Question

This is from algorithm's class:

4. Consider the problem of multiplying n rectangular matrices discussed in class. Assume, in contrast to what we did in class, that we want to determine the maximum number of scalar multiplications that one might need (that is, compute the maximum of all possible parenthesizations) Formulate precisely an algorithm that determines this value.

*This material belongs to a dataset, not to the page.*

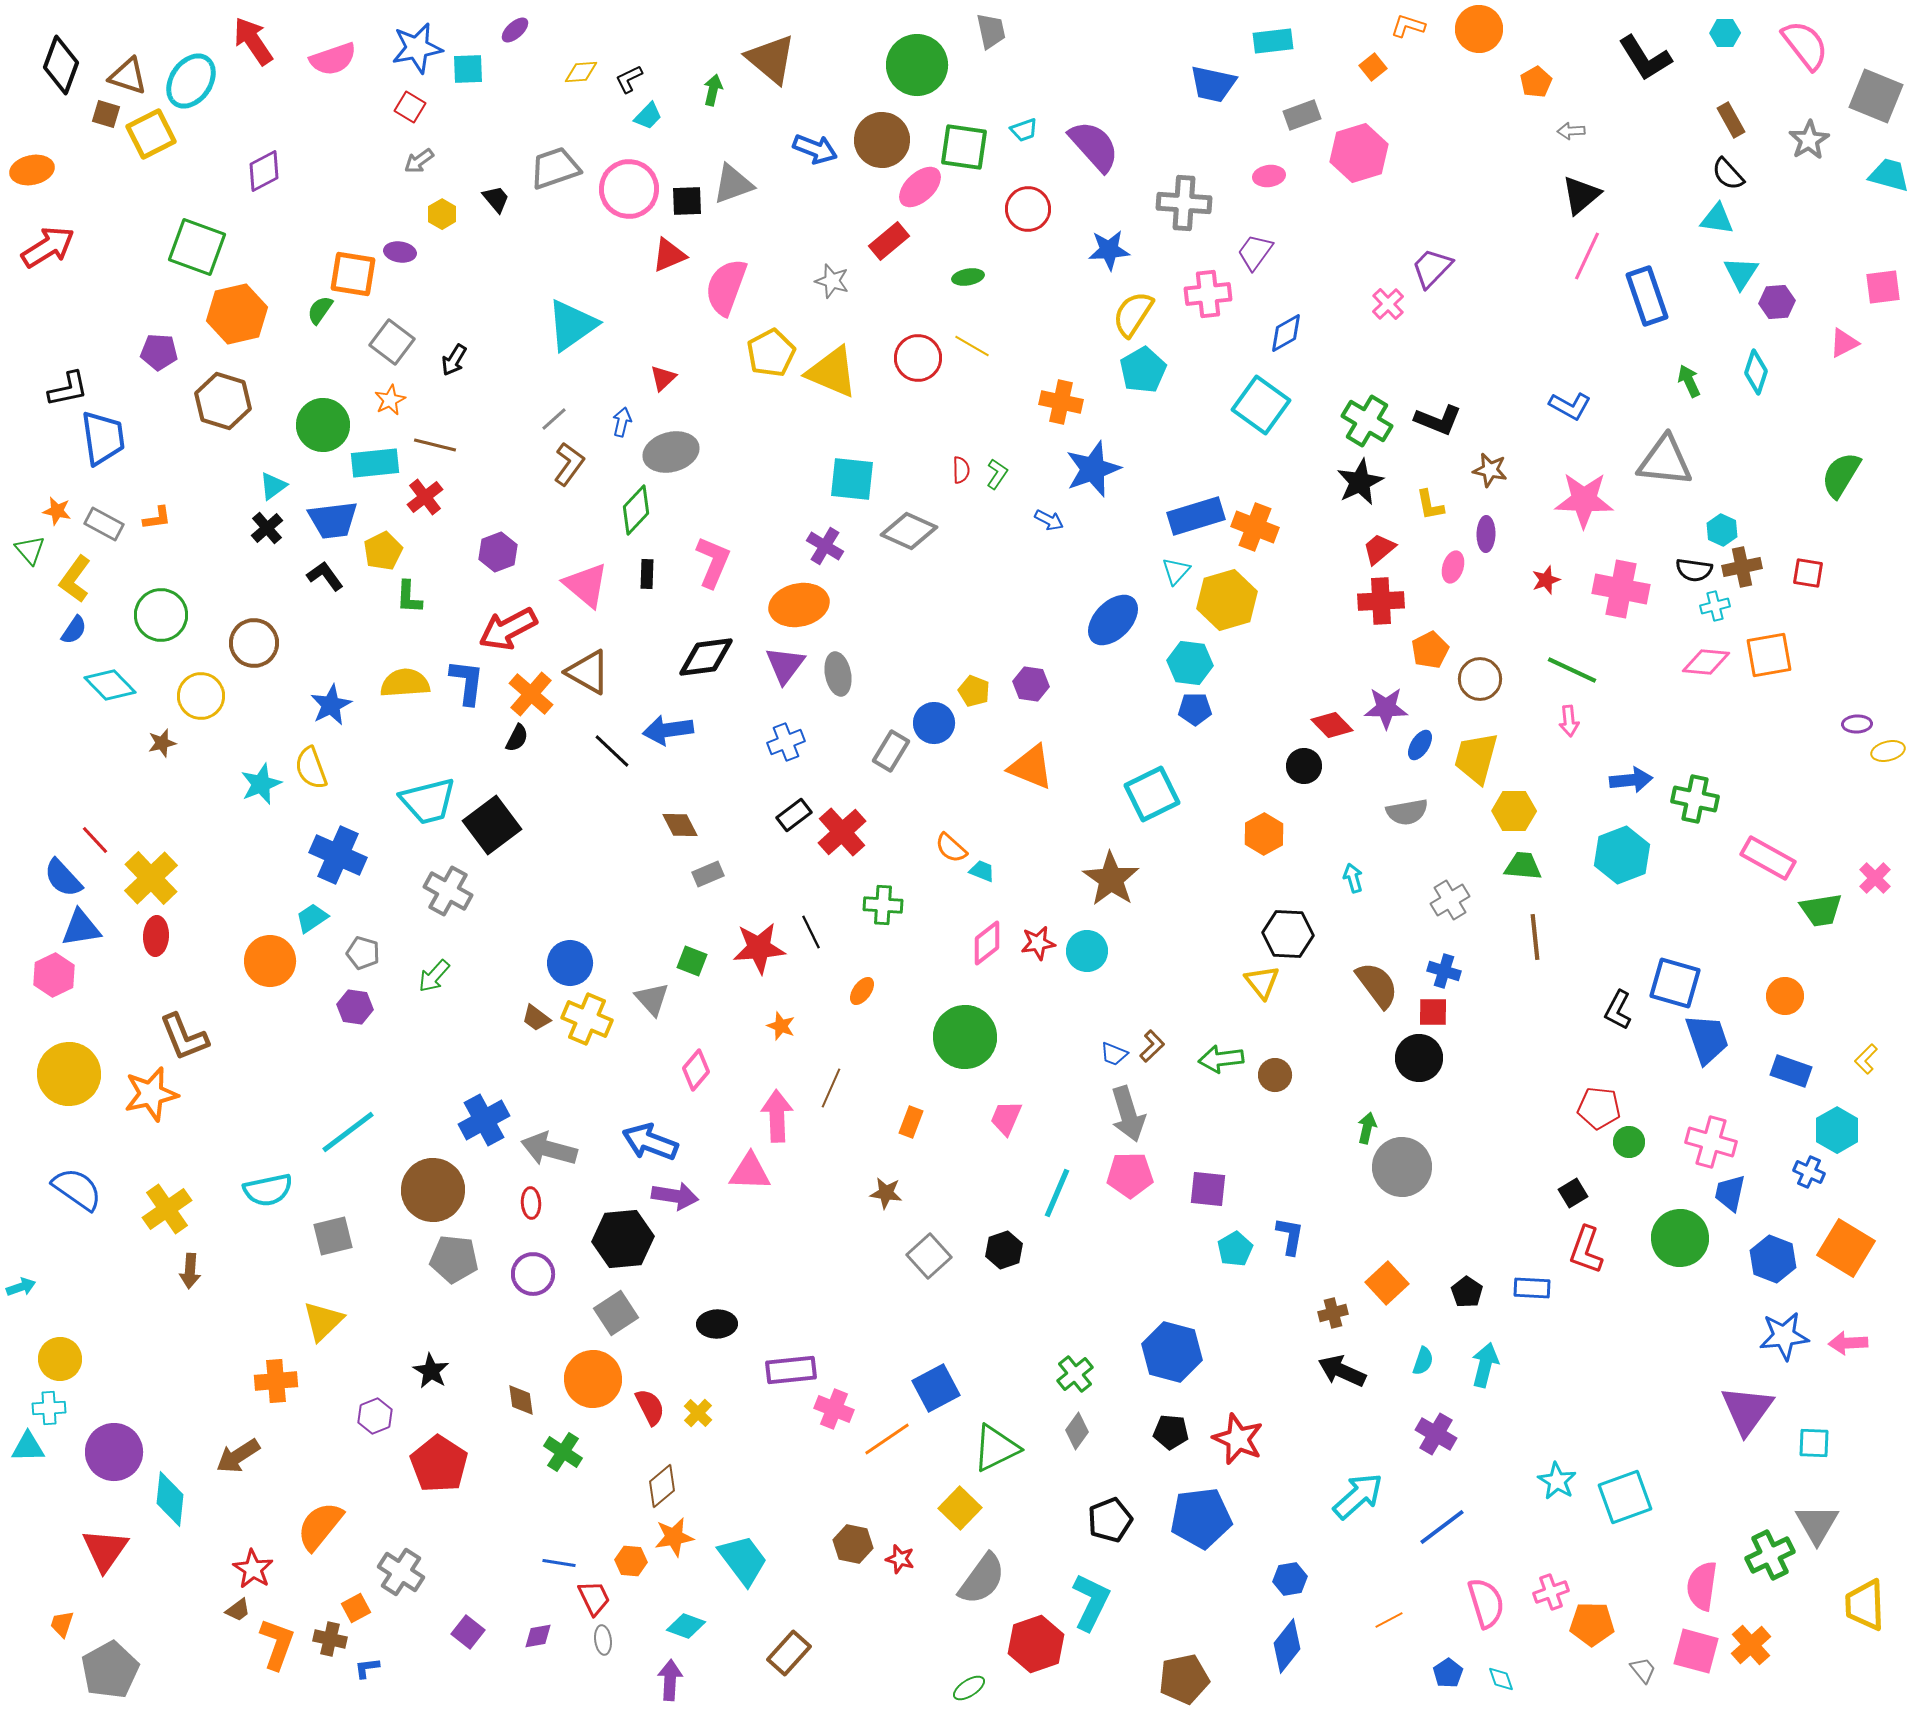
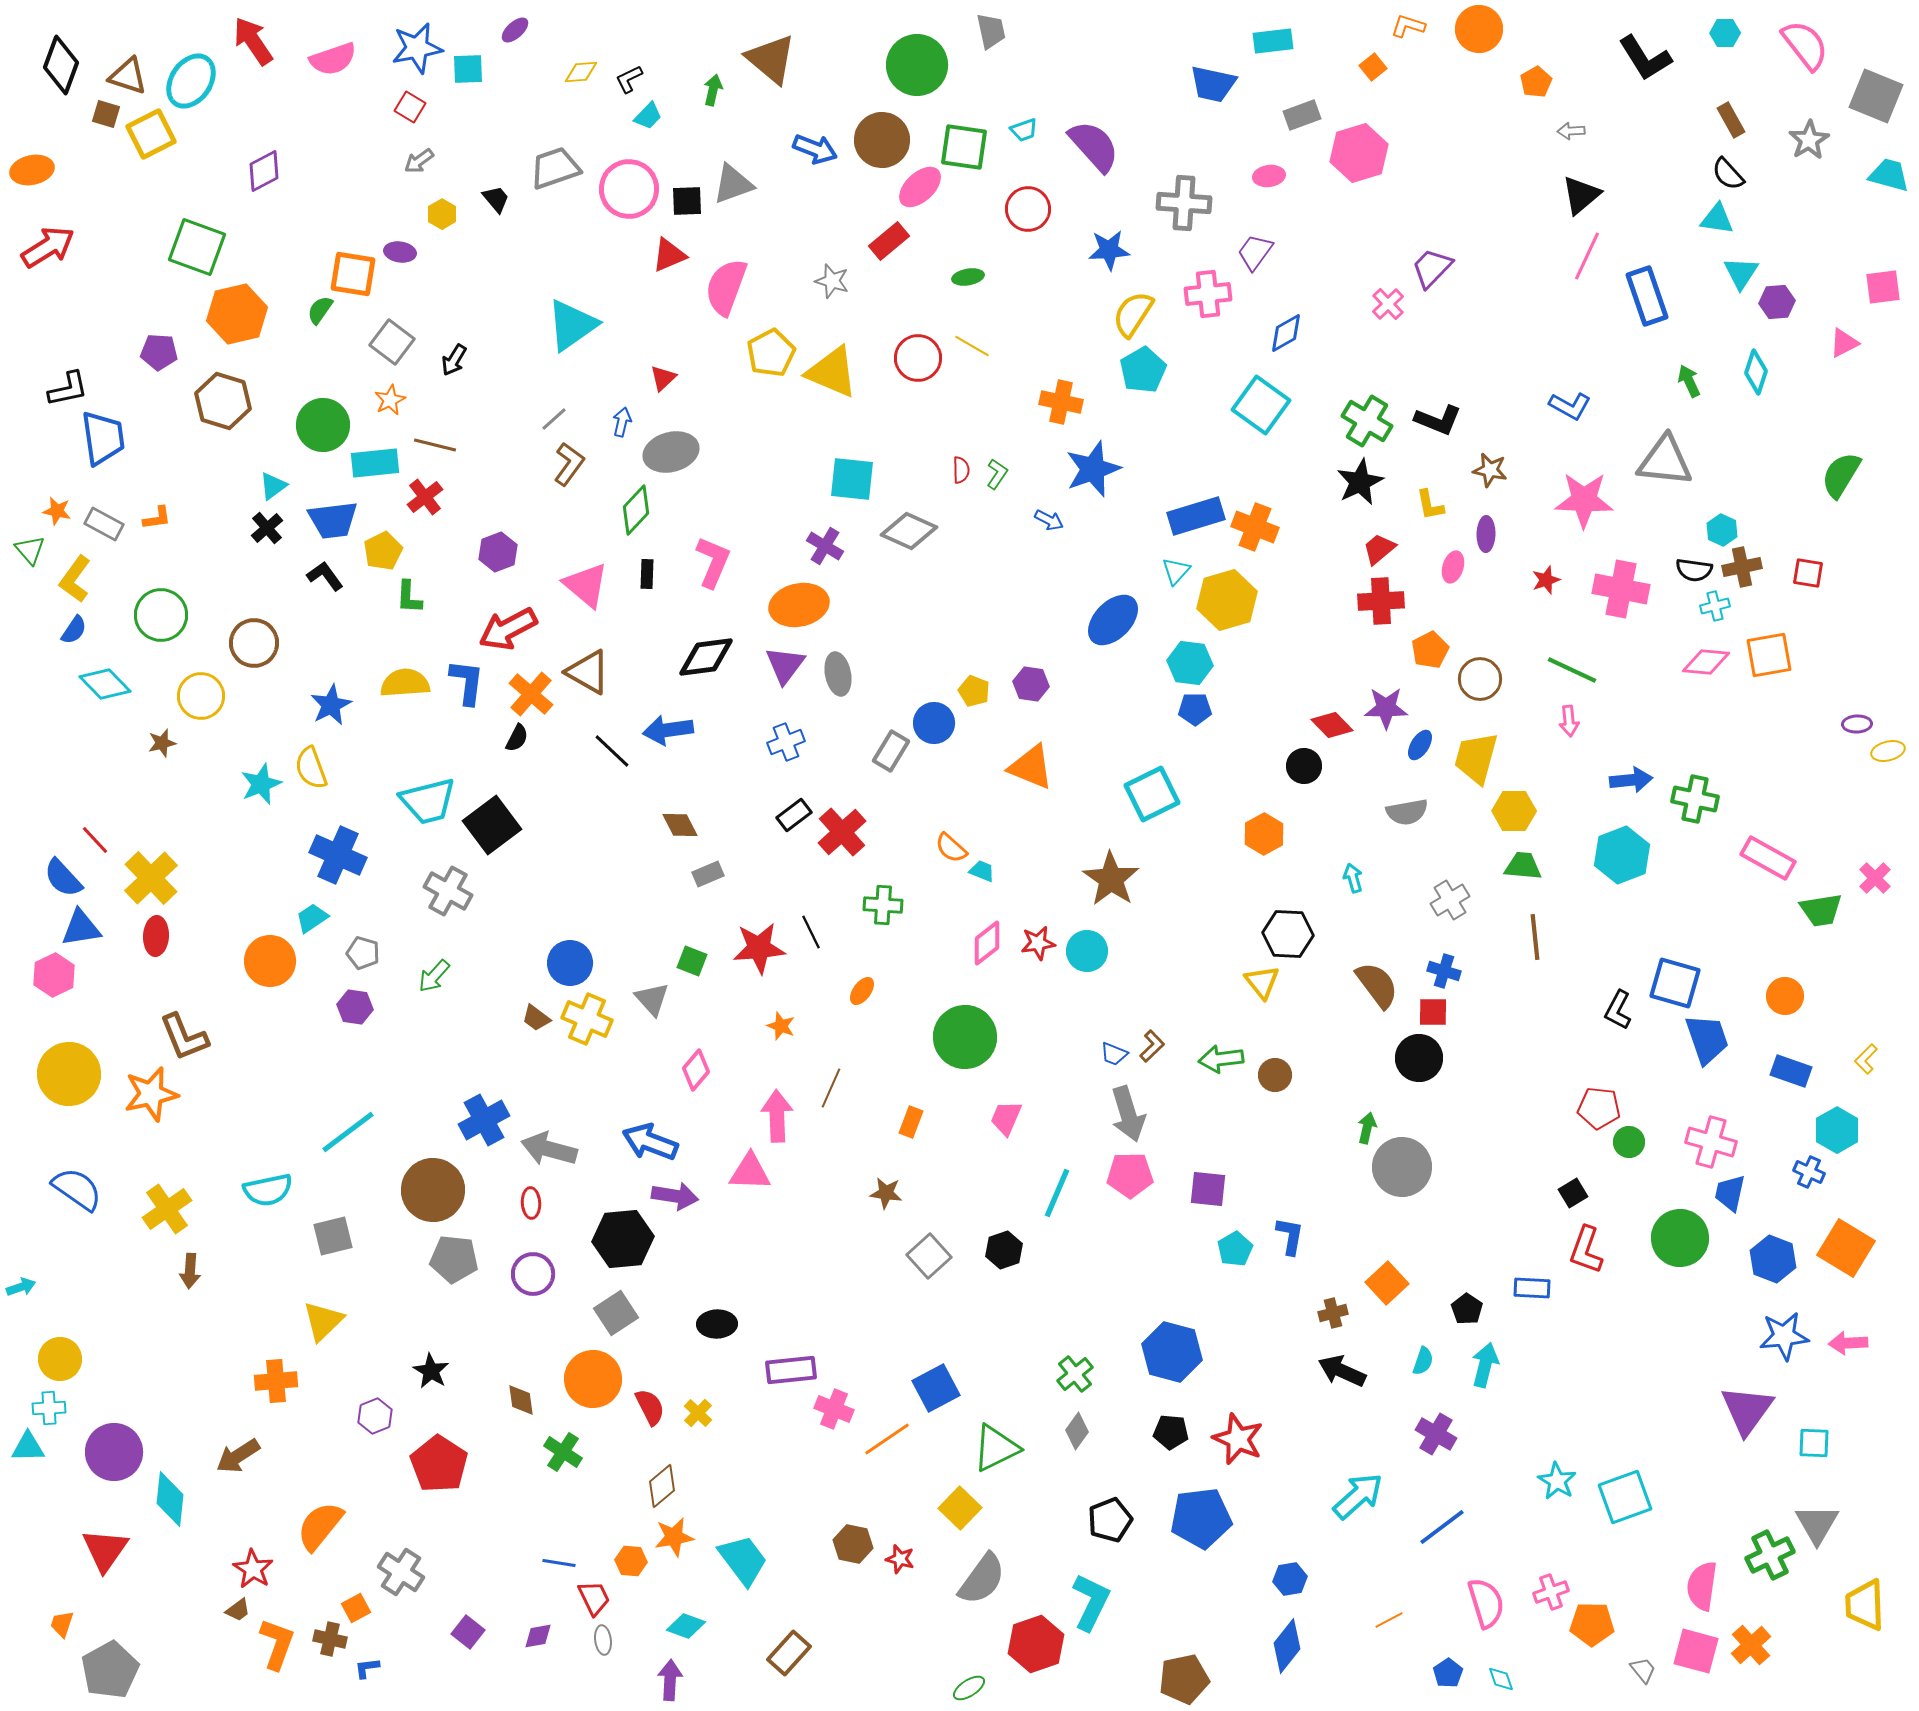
cyan diamond at (110, 685): moved 5 px left, 1 px up
black pentagon at (1467, 1292): moved 17 px down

Then carry out your method on the following product to show what is the worst-possible parenthesization and how many scalar multiplications are required to carry it out: M9,3* M3,9* M9,1*M1,8*M8,4.

Answer 1

#include<iostream>
using namespace std;

// Matrix Ai has dimension p[i-1] x p[i]
// for i = 1..n

int MaxMultiplicationsMatrix(int p[], int i, int j)
{
    if(i == j)
        return 0;
    int k;
    int max = -1;
    int count;

    // place parenthesis at different places
    // between first and last matrix, recursively
    // count of multiplications for
    // each parenthesis placement and return the
    // minimum count
    for (k = i; k < j; k++)
    {
        count = MaxMultiplicationsMatrix(p, i, k) +
                MaxMultiplicationsMatrix(p, k + 1, j) +
                p[i - 1] * p[k] * p[j];

        if (count > max) {
       /* cout<<p[i-1]<<' '<<p[k]<<' '<<p[j]<<endl;
           If we print this, we'll know that last 3 lines are:
           9 3 9 (meaning that dimension 9*3 and 3*9 got multiplied before below, it becomes 9*9)
           9 9 1 (now 9*9 and 9*1 will get multiplied, it will become 9*1 and then multiply 1*8 with this so it becomes 9*8 size).
           9 8 4 (this means that dimension of the last 2 matrices are 9*8 and 8*4
       */
            max = count;
       }
    }
   //cout<<max<<endl;
    // Return minimum count
    return max;
}

// Driver Code
int main()
{
    int arr[] = {9,3,9,1,8,4};
    int n = sizeof(arr)/sizeof(arr[0]);

    cout << "Maximum number of multiplications is "
         << MaxMultiplicationsMatrix(arr, 1, n - 1);
}

/*
Answer explanation steps:
Matrices sizes: 9x3, 3x9, 9x1, 1x8, 8x4
For multiplying 2 matrices, it will follow below order:
(((M93 * M39)*(M91*M18))*M84)

Matrics       No. of multiplications       Final matrix

M93*M39   -> 9*3*9 = 243   -> M99
M91*M18 -> 9*1*8 = 72   -> M98
M99*M98 -> 9*9*8 = 648   -> M98
M98*M84 -> 9*8*4 = 288   -> M94
Total = 243+72+648+288 = 1251

*/